Limitations and Strengths
Our study’s findings are limited by the pilot nature and small sample size. It would be important to collect similar data on a full scale RCT, examine implementation by different types of faith leaders (e.g., non-clergy faith leaders), and include non-Christian faith-based organizations. Another limitation is related to the data collected from the religious service observation questionnaire, which is subject to observer bias. Because of limited resources in this pilot study, we did not evaluate two process evaluation measures (dose received and maintenance). Further, it would have been useful to collect data on clergy members’ comfort discussing certain health behaviors before and after the intervention (Pichon et al., 2012). Future health interventions with a sermon component should assess congregants’ reactions to message content, whether clergy members continue to embed health messages into sermons over time, and whether the framing of these messages is consistent after a study has ended.

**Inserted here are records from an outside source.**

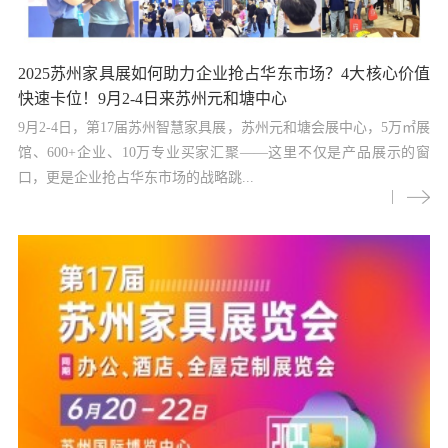
2025苏州家具展如何助力企业抢占华东市场？4大核心价值
快速卡位！9月2-4日来苏州元和塘中心
9月2-4日，第17届苏州智慧家具展，苏州元和塘会展中心，5万㎡展
馆、600+企业、10万专业买家汇聚——这里不仅是产品展示的窗
口，更是企业抢占华东市场的战略跳...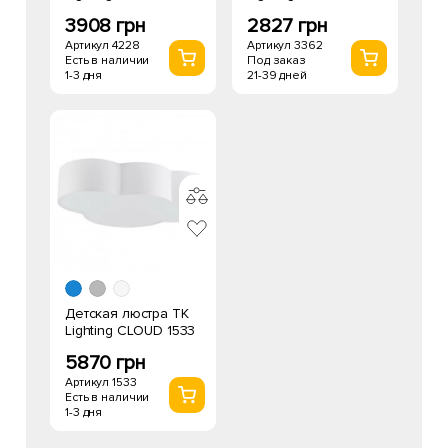
3908 грн
2827 грн
Артикул 4228
Артикул 3362
Есть в наличии
Под заказ
1-3 дня
21-39 дней
Детская люстра TK
Lighting CLOUD 1533
5870 грн
Артикул 1533
Есть в наличии
1-3 дня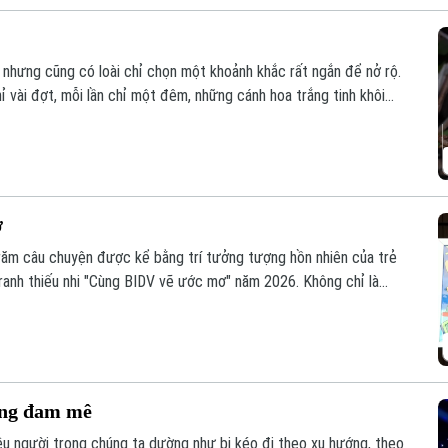
 nhưng cũng có loài chỉ chọn một khoảnh khắc rất ngắn để nở rộ.
 vài đợt, mỗi lần chỉ một đêm, những cánh hoa trắng tinh khôi
 vừa lên.
ơ
răm câu chuyện được kể bằng trí tưởng tượng hồn nhiên của trẻ
 tranh thiếu nhi "Cùng BIDV vẽ ước mơ" năm 2026. Không chỉ là
ng trình còn lan tỏa thông điệp về khát vọng, sáng tạo và niềm tin
hế hệ trẻ.
ớng đam mê
hiều người trong chúng ta dường như bị kéo đi theo xu hướng, theo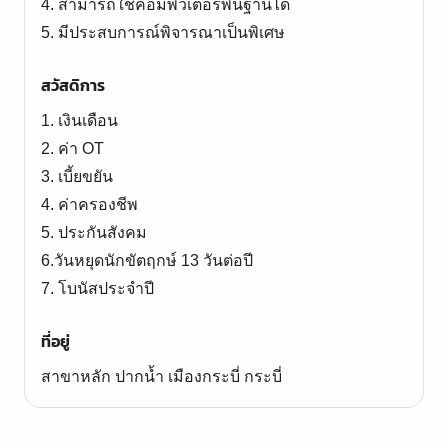
4. สามารถใช้คอมพิวเตอร์พื้นฐานได้
สวัสดิการ
1. เงินเดือน
2. ค่า OT
3. เบี้ยขยัน
4. ค่าครองชีพ
5. ประกันสังคม
6.วันหยุดนักขัตฤกษ์ 13 วันต่อปี
ที่อยู่
สาขาหลัก ปากน้ำ เมืองกระบี่ กระบี่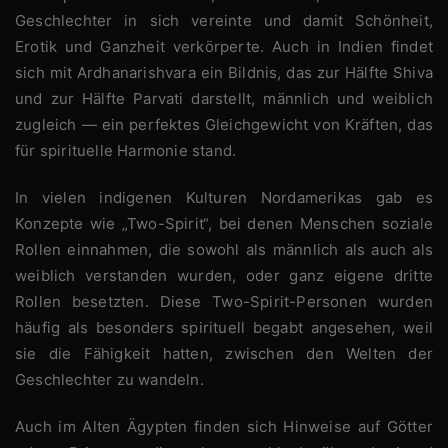
Geschlechter in sich vereinte und damit Schönheit,
Erotik und Ganzheit verkörperte. Auch in Indien findet
sich mit Ardhanarishvara ein Bildnis, das zur Hälfte Shiva
und zur Hälfte Parvati darstellt, männlich und weiblich
zugleich — ein perfektes Gleichgewicht von Kräften, das
für spirituelle Harmonie stand.
In vielen indigenen Kulturen Nordamerikas gab es
Konzepte wie „Two-Spirit“, bei denen Menschen soziale
Rollen einnahmen, die sowohl als männlich als auch als
weiblich verstanden wurden, oder ganz eigene dritte
Rollen besetzten. Diese Two-Spirit-Personen wurden
häufig als besonders spirituell begabt angesehen, weil
sie die Fähigkeit hatten, zwischen den Welten der
Geschlechter zu wandeln.
Auch im Alten Ägypten finden sich Hinweise auf Götter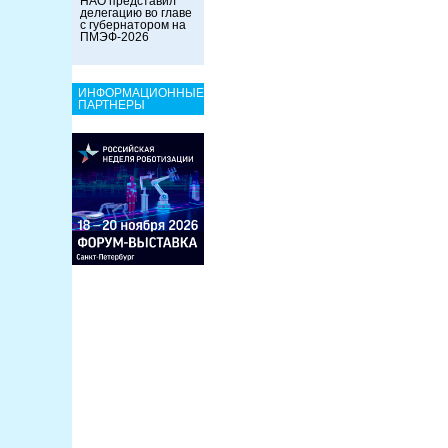
НАО представил
делегацию во главе
с губернатором на
ПМЭФ-2026
ИНФОРМАЦИОННЫЕ
ПАРТНЕРЫ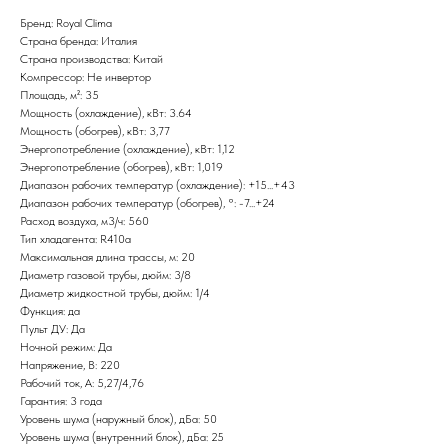
Бренд: Royal Clima
Страна бренда: Италия
Страна производства: Китай
Компрессор: Не инвертор
Площадь, м²: 35
Мощность (охлаждение), кВт: 3.64
Мощность (обогрев), кВт: 3,77
Энергопотребление (охлаждение), кВт: 1,12
Энергопотребление (обогрев), кВт: 1,019
Диапазон рабочих температур (охлаждение): +15...+43
Диапазон рабочих температур (обогрев), °: -7...+24
Расход воздуха, м3/ч: 560
Тип хладагента: R410a
Максимальная длина трассы, м: 20
Диаметр газовой трубы, дюйм: 3/8
Диаметр жидкостной трубы, дюйм: 1/4
Функция: да
Пульт ДУ: Да
Ночной режим: Да
Напряжение, В: 220
Рабочий ток, А: 5,27/4,76
Гарантия: 3 года
Уровень шума (наружный блок), дБа: 50
Уровень шума (внутренний блок), дБа: 25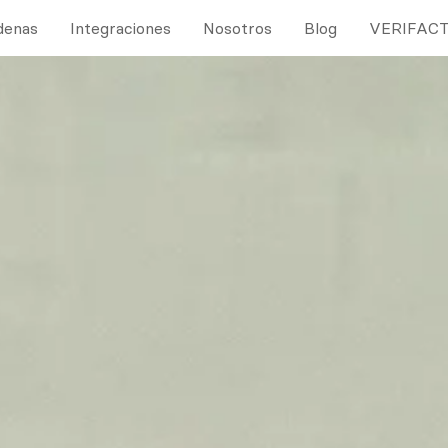
denas
Integraciones
Nosotros
Blog
VERIFAC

Despite these limitations, this paper makes several important contributions. We are not aware of any publications that explore the content of health-related sermons, despite the frequent mention of this type of strategy as part of church-based health interventions. The qualitative exploration of the sermon component provides rich data and specific examples of how clergy can implement HIV sermons. Moreover, even with a small sample, we found considerable variation in implementation and collected data reflecting a range of attitudes, beliefs, and knowledge on HIV which helped us identify contextual factors and potential explanations for the outcome data. Lastly, the inclusion of Latino and AA churches, English and Spanish-speaking clergy, and multiple Christian faith traditions are also strengths, since most studies focus on churches that predominantly serve a single race/ethnic group or Christian faith tradition.
Conclusion
Embedding health messages into sermons is a potentially valuable strategy to address HIV and other health disparities in churches that predominantly serve racial and ethnic minorities. This study provides an example of how clergy members implemented an HIV sermon guide in AA and Latino churches across different Christian faith traditions. Overall, five clergy implemented nine HIV sermons in a real-world setting, indicating high acceptability of this strategy. However, fidelity varied widely across clergy members. While promoting HIV testing from the pulpit seemed viable and acceptable to all the clergy members, some exhibited low fidelity to the stigma cues, and issue framing varied. Future work is needed to fully optimize implementation of theory-based components in health-related sermons and to examine the viability and acceptability of embedding other health promotion messages into sermons.